SANTOS EMETERIO Y CELEDONIO, Soldados romanos convertidos a la fe
El santo de hoy domingo 03 de marzo de 2024 | SANTOS EMETERIO Y CELEDONIO

Los Santos Emeterio y Celedonio, eran dos hermanos que desempeñaban el cargo de oficiales en el ejército romano. Eran hijos de un centurión romano llamado Marcelo que junto a su esposa Nona, una mujer piadosa y de grandes virtudes, figuran también en el Santoral como San Marcelo y Santa Nona, quienes son los patronos de la ciudad de León.
Ellos formaban parte de la Legión VII Gémina. Precisamente, la ciudad de León, nació como asentamiento de esta legión romana, siendo el nombre de León una evolución del término “Legión”.
Hacia el año 300, estos hermanos llegaron con las legiones romanas a Calahorra, coincidiendo con la persecución ordenada por Diocleciano a los cristianos.

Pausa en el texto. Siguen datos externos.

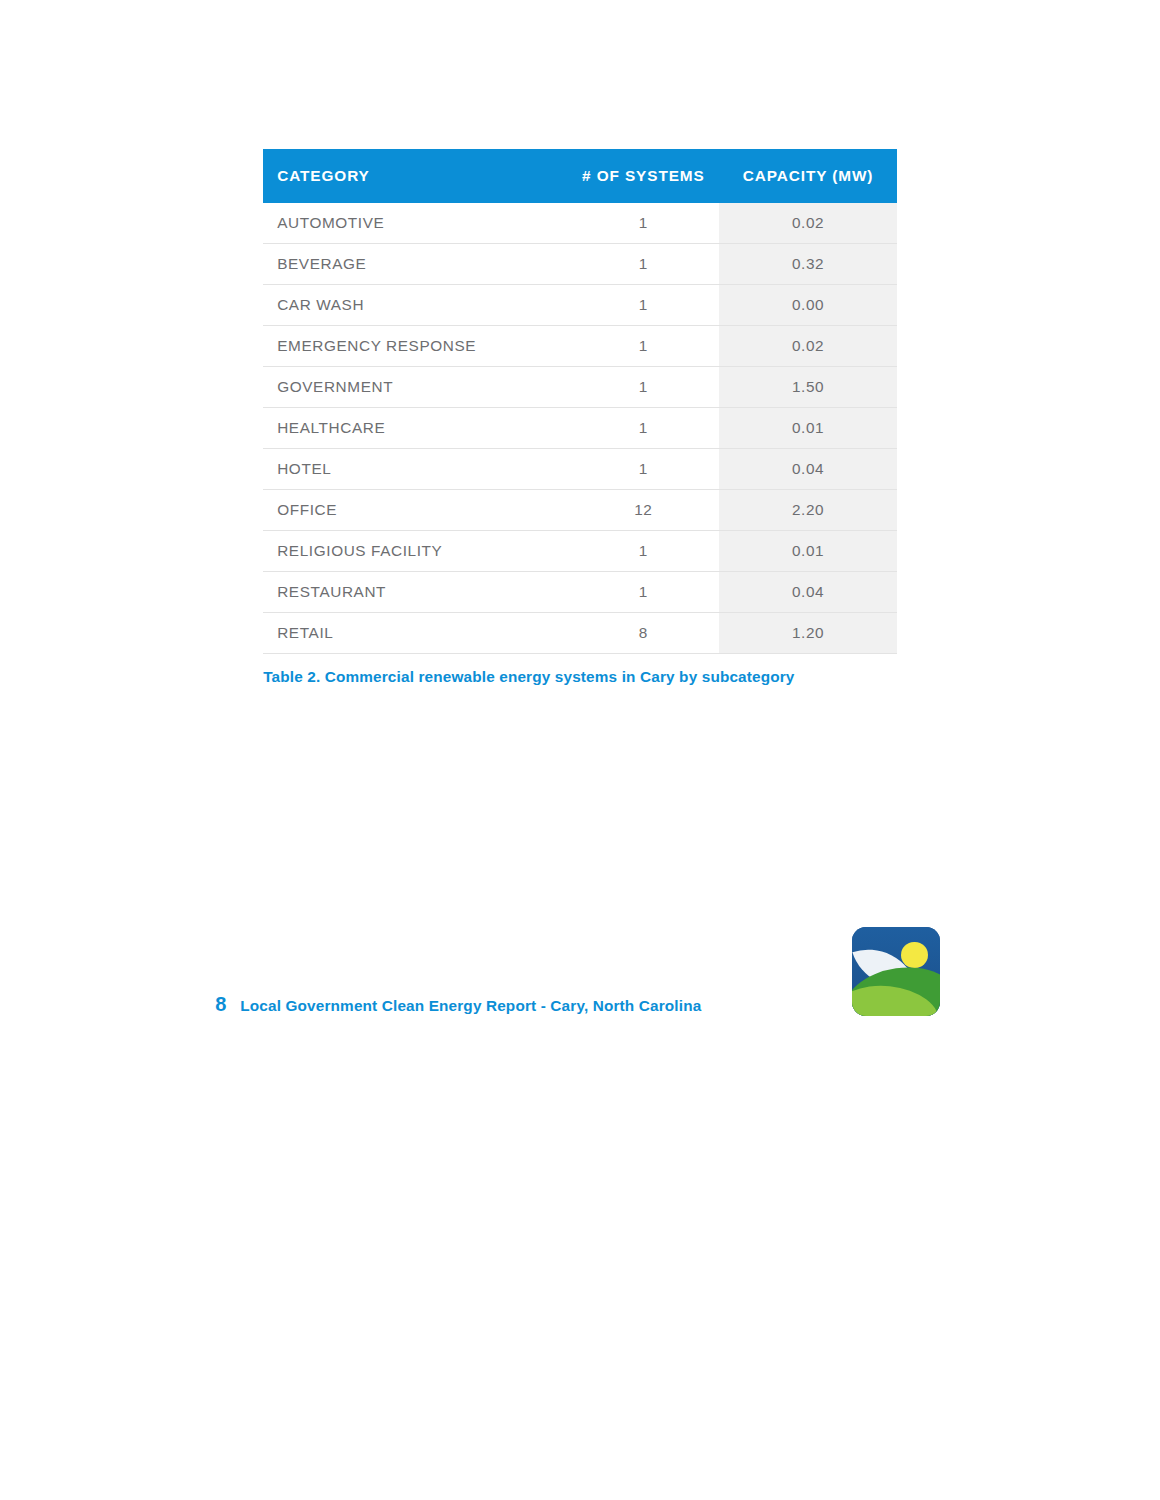| CATEGORY | # OF SYSTEMS | CAPACITY (MW) |
| --- | --- | --- |
| AUTOMOTIVE | 1 | 0.02 |
| BEVERAGE | 1 | 0.32 |
| CAR WASH | 1 | 0.00 |
| EMERGENCY RESPONSE | 1 | 0.02 |
| GOVERNMENT | 1 | 1.50 |
| HEALTHCARE | 1 | 0.01 |
| HOTEL | 1 | 0.04 |
| OFFICE | 12 | 2.20 |
| RELIGIOUS FACILITY | 1 | 0.01 |
| RESTAURANT | 1 | 0.04 |
| RETAIL | 8 | 1.20 |
Table 2. Commercial renewable energy systems in Cary by subcategory
8 Local Government Clean Energy Report - Cary, North Carolina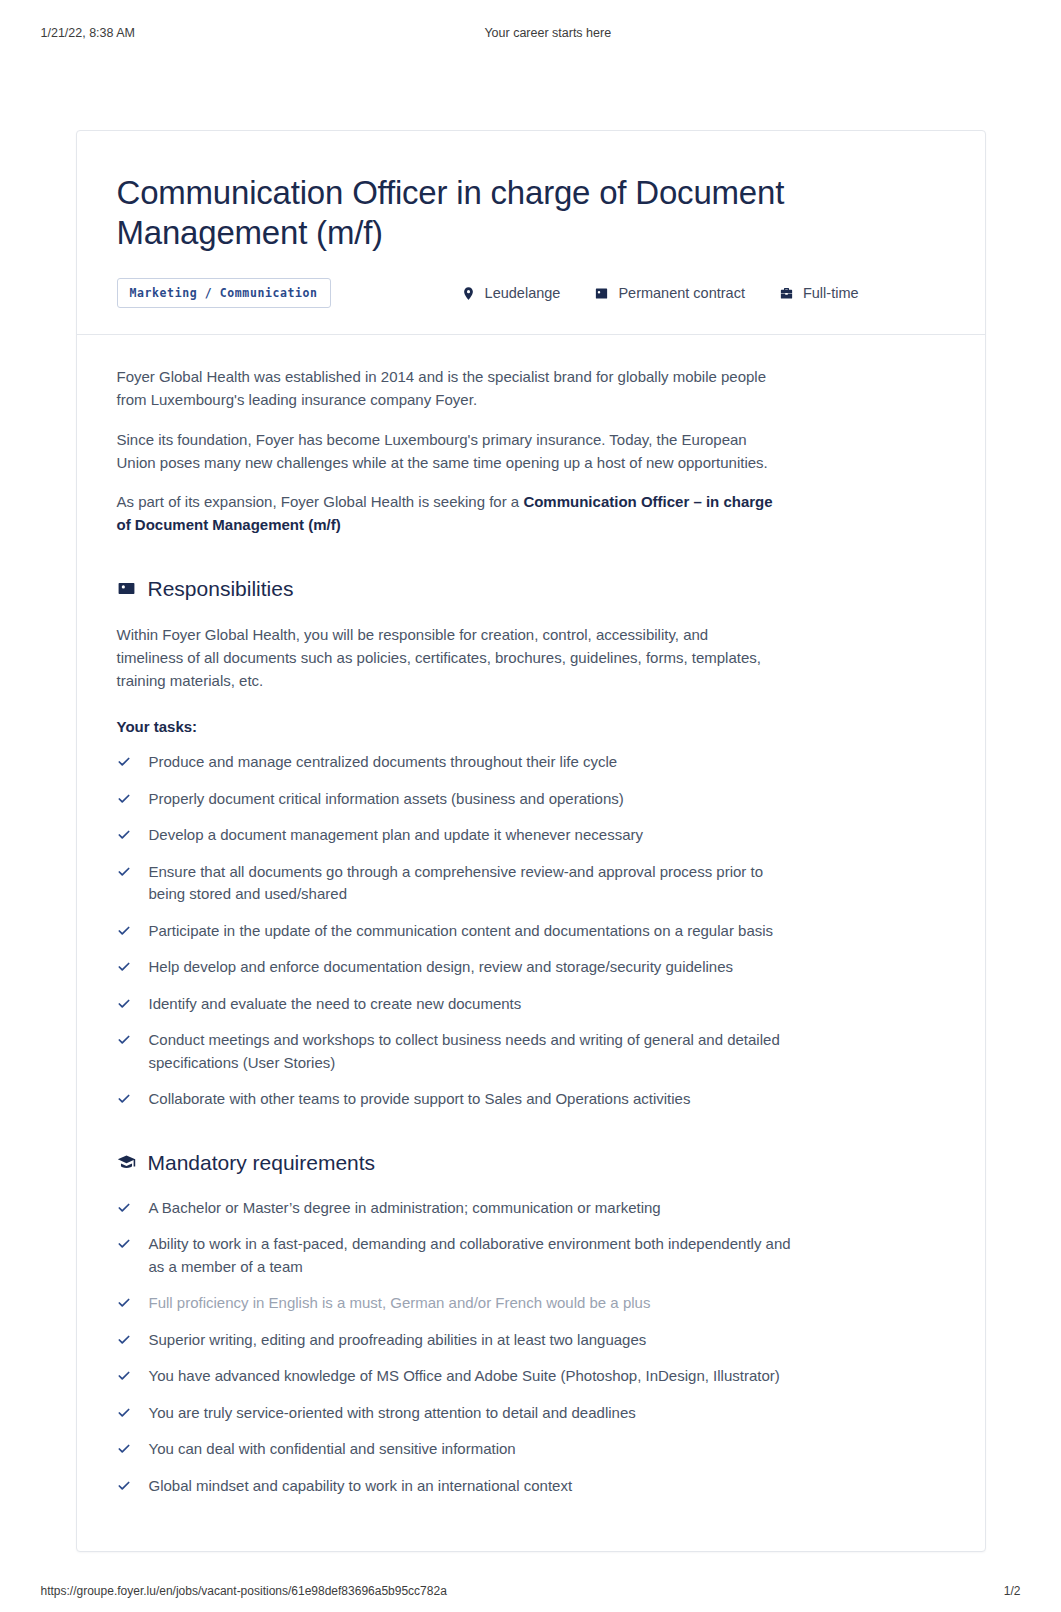1/21/22, 8:38 AM
Your career starts here
Communication Officer in charge of Document Management (m/f)
Marketing / Communication
Leudelange Permanent contract Full-time
Foyer Global Health was established in 2014 and is the specialist brand for globally mobile people from Luxembourg's leading insurance company Foyer.
Since its foundation, Foyer has become Luxembourg's primary insurance. Today, the European Union poses many new challenges while at the same time opening up a host of new opportunities.
As part of its expansion, Foyer Global Health is seeking for a Communication Officer – in charge of Document Management (m/f)
Responsibilities
Within Foyer Global Health, you will be responsible for creation, control, accessibility, and timeliness of all documents such as policies, certificates, brochures, guidelines, forms, templates, training materials, etc.
Your tasks:
Produce and manage centralized documents throughout their life cycle
Properly document critical information assets (business and operations)
Develop a document management plan and update it whenever necessary
Ensure that all documents go through a comprehensive review-and approval process prior to being stored and used/shared
Participate in the update of the communication content and documentations on a regular basis
Help develop and enforce documentation design, review and storage/security guidelines
Identify and evaluate the need to create new documents
Conduct meetings and workshops to collect business needs and writing of general and detailed specifications (User Stories)
Collaborate with other teams to provide support to Sales and Operations activities
Mandatory requirements
A Bachelor or Master’s degree in administration; communication or marketing
Ability to work in a fast-paced, demanding and collaborative environment both independently and as a member of a team
Full proficiency in English is a must, German and/or French would be a plus
Superior writing, editing and proofreading abilities in at least two languages
You have advanced knowledge of MS Office and Adobe Suite (Photoshop, InDesign, Illustrator)
You are truly service-oriented with strong attention to detail and deadlines
You can deal with confidential and sensitive information
Global mindset and capability to work in an international context
https://groupe.foyer.lu/en/jobs/vacant-positions/61e98def83696a5b95cc782a 1/2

San Emeterio y San Celedonio decidieron abandonar su profesion de soldados; su amor a Cristo ya no les cabía en el pecho y decidieron no ocultar más su ardor y deseo de proclamar a Dios, así que confesaron publicamente su fe cristiana, por lo que se entregaron al proconsul de Calahorra.
Fueron encarcelados y torturados, y a pesar de ello, no quisieron renunciar a su religión, de modo que fueron condenados a morir decapitados. La ejecución se llevó a cabo a las afueras de lo que hoy es Calahorra, en las orillas de río Cidacos. En ese lugar se levantaría la catedral de Calahorra, para venerar sus restos.
La veneración de las reliquias
Cuenta la tradición que sus cabezas decapitadas llegaron hasta Santander a bordo de una nave de piedra y atravesaron una roca (desde entonces conocida por La Horadada de los Martires) encallando en el «Portus Victoriae», puerto fundado por los romanos en Santander.
Las reliquias de San Emeterio y San Celedonio estuvieron ocultas durante mucho tiempo bajo la actual Iglesia de El Cristo de Santander, pero en unas excavaciones realizadas en 1531 se hallaron y se encerraron en los dos actuales relicarios para ser expuestas al culto en este templo, donde ahora reposan.
La devoción a los Santos Mártires no sólo afecta a Santander, ciudad que, probablemente, tomara su nombre de “San-Emeter”, sino también a toda la región de Cantabria.
El Papa Pío VI los declaró Patronos de la Diócesis de Santander.